> Exercise aim: Report each line in the entries below that contains the word "series". Treat uppercase and lowercase letters as different.

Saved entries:
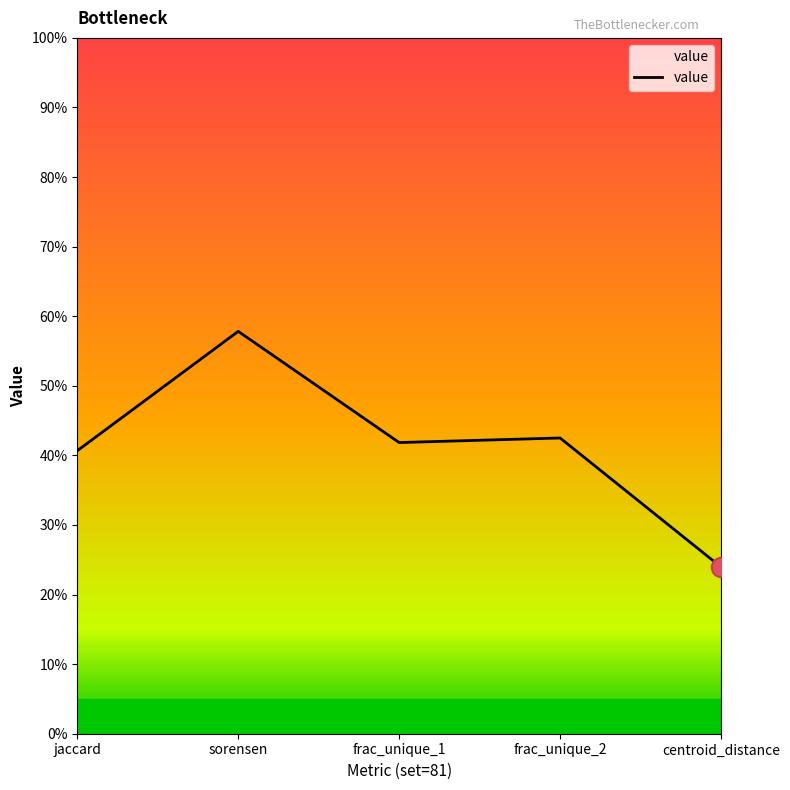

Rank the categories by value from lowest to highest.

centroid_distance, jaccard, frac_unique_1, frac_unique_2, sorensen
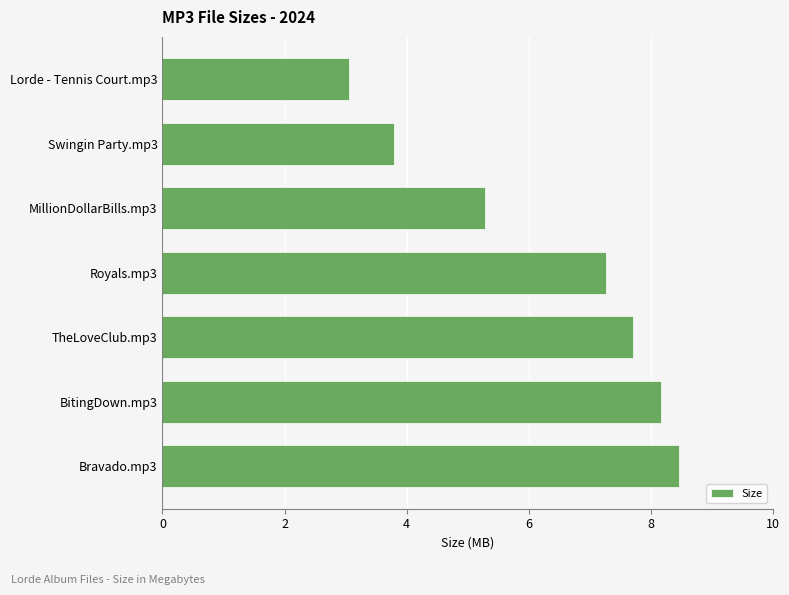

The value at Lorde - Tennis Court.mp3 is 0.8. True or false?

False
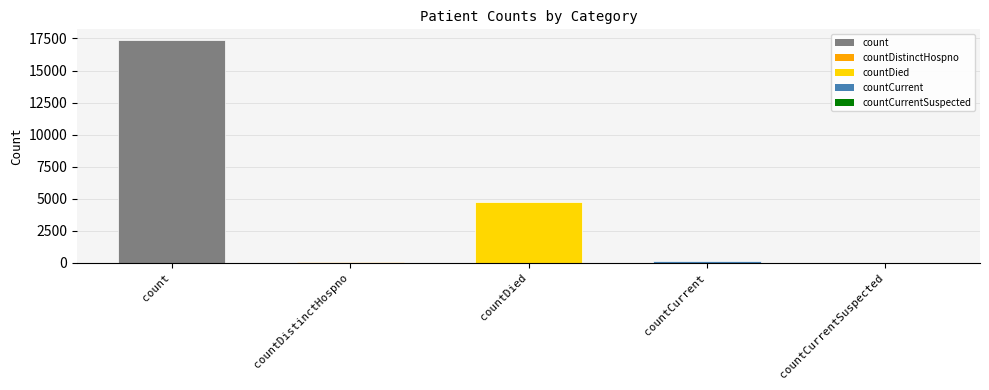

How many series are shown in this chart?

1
---
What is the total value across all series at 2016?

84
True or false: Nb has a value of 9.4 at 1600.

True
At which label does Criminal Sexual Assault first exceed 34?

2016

> Solution below:
How many series are shown in this chart?
What is the total value across all series at 2016?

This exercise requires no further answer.